Monday, April 26, 2010

Commemorating the 50th Anniversary of Public School Desegregation in New Orleans

On November 14, 1960, four young African American girls entered the formerly all-white elementary schools William Frantz and McDonogh 19 in New Orleans. Despite the insults and rotten food cast their way, Ruby Bridges, Gail Etienne, Tessie Prevost, and Leona Tate provided the capstone of what historian Liva Baker called “The Second Battle of New Orleans” -- the hundred-year struggle to end segregation of the city’s public schools. In recognition of the 50th anniversary of this historic event in New Orleans, the Amistad Research Center has embarked on a project to commemorate the struggles and the triumphs of the individuals and community organizations that led to the desegregation of the Orleans Parish public schools.

Newspaper clipping from November 14, 1960, showing a crowd
protesting the integration of William Frantz School.

○ ○ ○ ○ ○ ○ ○

**Job 1:** Copy everything in the records from the start down to the line containing "Time read: h=10 m=58", switching "Service log line" to "Maintenance log line" and leaving everything else unchanged.
The desegregation passage and the records have no connection to each other.

**Given entries:**
○ ○ ○ ○ ○ ○ ○

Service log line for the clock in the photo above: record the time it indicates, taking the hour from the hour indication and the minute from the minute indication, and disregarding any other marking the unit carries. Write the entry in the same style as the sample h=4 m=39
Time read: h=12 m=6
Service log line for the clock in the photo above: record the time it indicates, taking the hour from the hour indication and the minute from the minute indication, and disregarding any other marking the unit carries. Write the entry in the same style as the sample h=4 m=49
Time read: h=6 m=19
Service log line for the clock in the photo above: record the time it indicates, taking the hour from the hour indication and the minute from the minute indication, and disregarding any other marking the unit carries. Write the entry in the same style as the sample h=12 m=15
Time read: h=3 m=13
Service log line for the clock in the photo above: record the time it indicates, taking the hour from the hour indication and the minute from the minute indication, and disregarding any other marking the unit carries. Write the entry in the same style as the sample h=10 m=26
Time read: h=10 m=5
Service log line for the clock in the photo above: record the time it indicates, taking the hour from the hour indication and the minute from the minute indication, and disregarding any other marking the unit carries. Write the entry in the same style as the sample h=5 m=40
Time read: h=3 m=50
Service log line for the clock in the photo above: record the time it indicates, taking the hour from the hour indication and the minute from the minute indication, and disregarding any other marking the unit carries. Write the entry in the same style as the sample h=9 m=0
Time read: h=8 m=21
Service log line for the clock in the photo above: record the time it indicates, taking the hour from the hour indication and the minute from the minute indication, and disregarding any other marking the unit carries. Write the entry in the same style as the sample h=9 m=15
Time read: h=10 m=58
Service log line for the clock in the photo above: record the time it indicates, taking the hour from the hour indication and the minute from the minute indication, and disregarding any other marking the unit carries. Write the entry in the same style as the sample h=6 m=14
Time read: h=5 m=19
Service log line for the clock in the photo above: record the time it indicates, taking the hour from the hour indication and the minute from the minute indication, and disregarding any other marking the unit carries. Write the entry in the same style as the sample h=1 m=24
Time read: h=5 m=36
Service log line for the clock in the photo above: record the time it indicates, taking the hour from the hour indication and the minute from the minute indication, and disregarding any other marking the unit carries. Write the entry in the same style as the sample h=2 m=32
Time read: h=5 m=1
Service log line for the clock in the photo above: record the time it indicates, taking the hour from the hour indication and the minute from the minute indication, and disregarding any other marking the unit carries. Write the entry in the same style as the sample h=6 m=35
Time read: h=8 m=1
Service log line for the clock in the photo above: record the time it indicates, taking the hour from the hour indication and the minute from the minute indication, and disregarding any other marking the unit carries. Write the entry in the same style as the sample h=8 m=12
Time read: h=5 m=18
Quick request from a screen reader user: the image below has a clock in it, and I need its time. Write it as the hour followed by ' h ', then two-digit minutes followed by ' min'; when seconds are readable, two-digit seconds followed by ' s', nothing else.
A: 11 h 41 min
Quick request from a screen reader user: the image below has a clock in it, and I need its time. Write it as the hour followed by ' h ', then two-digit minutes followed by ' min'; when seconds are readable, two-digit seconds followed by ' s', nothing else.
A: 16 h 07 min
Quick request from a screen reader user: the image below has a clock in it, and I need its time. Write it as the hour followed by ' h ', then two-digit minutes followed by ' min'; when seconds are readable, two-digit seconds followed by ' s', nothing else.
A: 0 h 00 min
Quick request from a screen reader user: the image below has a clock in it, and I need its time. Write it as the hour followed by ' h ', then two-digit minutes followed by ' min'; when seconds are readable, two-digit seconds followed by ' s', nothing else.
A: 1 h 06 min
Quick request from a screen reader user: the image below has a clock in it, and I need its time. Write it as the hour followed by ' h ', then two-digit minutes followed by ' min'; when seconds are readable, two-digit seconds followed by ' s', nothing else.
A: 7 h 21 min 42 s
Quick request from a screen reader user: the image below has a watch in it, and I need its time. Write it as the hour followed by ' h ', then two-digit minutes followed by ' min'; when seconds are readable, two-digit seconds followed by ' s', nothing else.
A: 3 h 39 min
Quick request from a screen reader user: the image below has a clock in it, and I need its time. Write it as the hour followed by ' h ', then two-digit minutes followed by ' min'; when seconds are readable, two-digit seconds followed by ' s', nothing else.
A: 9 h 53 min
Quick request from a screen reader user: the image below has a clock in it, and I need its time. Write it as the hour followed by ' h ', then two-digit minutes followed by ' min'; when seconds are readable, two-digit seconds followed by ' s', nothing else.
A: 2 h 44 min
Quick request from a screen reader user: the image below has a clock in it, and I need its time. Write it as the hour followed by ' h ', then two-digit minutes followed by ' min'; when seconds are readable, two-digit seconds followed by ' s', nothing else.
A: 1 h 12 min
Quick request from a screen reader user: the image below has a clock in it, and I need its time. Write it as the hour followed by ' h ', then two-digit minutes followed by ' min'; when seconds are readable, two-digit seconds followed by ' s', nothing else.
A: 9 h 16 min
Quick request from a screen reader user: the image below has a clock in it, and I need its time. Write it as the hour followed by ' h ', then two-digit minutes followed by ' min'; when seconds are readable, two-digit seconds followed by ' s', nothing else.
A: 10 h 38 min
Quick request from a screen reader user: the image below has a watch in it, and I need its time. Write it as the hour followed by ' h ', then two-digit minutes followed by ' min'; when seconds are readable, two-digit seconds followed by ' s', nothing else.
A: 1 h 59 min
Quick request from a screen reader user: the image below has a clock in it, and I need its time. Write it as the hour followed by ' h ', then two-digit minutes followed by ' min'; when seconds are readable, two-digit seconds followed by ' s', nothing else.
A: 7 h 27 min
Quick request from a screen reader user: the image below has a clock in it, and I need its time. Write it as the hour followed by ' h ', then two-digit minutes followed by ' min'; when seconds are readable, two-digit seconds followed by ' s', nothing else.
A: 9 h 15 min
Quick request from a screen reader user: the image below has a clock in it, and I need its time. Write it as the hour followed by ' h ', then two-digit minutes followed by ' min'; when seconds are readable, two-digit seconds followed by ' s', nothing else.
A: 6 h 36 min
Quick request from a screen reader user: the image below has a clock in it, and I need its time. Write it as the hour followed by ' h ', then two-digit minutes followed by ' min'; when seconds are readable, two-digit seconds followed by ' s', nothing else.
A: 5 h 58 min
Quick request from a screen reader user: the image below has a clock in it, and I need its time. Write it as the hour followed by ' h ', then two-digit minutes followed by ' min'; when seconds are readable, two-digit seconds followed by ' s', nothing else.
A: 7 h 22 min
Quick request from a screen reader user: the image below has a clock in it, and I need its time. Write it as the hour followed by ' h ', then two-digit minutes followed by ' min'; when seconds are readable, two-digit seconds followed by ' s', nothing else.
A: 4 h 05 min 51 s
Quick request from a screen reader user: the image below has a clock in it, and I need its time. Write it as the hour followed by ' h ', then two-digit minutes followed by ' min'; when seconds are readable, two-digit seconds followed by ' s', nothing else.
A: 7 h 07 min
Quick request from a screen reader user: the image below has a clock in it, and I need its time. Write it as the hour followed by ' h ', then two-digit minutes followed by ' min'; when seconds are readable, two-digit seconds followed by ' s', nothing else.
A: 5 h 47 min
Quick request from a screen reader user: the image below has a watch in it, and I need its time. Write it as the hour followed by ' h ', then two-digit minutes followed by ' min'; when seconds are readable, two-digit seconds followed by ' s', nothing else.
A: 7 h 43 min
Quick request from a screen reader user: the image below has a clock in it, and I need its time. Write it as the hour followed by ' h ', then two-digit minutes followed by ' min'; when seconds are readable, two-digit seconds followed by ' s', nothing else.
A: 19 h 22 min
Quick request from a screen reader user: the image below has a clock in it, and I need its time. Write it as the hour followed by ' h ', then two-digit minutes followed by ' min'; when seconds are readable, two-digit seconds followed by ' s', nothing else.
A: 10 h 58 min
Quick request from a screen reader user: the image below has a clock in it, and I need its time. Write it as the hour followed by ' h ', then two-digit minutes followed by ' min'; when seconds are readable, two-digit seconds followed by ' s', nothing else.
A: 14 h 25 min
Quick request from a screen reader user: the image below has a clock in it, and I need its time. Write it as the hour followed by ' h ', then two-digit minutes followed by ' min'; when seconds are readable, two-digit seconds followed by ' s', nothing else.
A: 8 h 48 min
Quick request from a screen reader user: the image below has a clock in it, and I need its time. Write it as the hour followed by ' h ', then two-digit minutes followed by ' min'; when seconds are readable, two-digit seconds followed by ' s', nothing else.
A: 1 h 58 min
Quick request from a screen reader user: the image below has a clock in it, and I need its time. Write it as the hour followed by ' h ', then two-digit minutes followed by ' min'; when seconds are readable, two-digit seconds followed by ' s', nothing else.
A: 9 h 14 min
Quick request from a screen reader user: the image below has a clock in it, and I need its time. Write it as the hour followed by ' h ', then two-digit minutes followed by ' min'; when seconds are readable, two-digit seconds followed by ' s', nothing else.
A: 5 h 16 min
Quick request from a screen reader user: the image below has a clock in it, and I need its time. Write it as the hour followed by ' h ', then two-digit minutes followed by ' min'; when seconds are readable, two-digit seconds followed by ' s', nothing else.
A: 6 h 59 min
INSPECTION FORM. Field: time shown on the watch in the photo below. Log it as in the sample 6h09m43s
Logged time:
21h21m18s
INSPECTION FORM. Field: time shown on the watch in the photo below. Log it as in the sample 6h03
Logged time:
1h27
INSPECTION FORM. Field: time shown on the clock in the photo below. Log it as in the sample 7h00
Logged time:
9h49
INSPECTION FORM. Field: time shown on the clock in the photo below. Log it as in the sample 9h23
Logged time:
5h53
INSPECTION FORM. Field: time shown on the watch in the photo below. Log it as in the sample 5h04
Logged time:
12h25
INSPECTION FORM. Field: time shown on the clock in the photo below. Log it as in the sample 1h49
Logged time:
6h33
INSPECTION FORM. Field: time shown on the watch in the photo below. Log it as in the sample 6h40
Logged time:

○ ○ ○ ○ ○ ○ ○

**Job 2:** In the desegregation passage, what name did historian Liva Baker give to the hundred-year struggle to end segregation of New Orleans public schools?

**Exercise output 1:**
Maintenance log line for the clock in the photo above: record the time it indicates, taking the hour from the hour indication and the minute from the minute indication, and disregarding any other marking the unit carries. Write the entry in the same style as the sample h=4 m=39
Time read: h=12 m=6
Maintenance log line for the clock in the photo above: record the time it indicates, taking the hour from the hour indication and the minute from the minute indication, and disregarding any other marking the unit carries. Write the entry in the same style as the sample h=4 m=49
Time read: h=6 m=19
Maintenance log line for the clock in the photo above: record the time it indicates, taking the hour from the hour indication and the minute from the minute indication, and disregarding any other marking the unit carries. Write the entry in the same style as the sample h=12 m=15
Time read: h=3 m=13
Maintenance log line for the clock in the photo above: record the time it indicates, taking the hour from the hour indication and the minute from the minute indication, and disregarding any other marking the unit carries. Write the entry in the same style as the sample h=10 m=26
Time read: h=10 m=5
Maintenance log line for the clock in the photo above: record the time it indicates, taking the hour from the hour indication and the minute from the minute indication, and disregarding any other marking the unit carries. Write the entry in the same style as the sample h=5 m=40
Time read: h=3 m=50
Maintenance log line for the clock in the photo above: record the time it indicates, taking the hour from the hour indication and the minute from the minute indication, and disregarding any other marking the unit carries. Write the entry in the same style as the sample h=9 m=0
Time read: h=8 m=21
Maintenance log line for the clock in the photo above: record the time it indicates, taking the hour from the hour indication and the minute from the minute indication, and disregarding any other marking the unit carries. Write the entry in the same style as the sample h=9 m=15
Time read: h=10 m=58

**Exercise output 2:** "The Second Battle of New Orleans."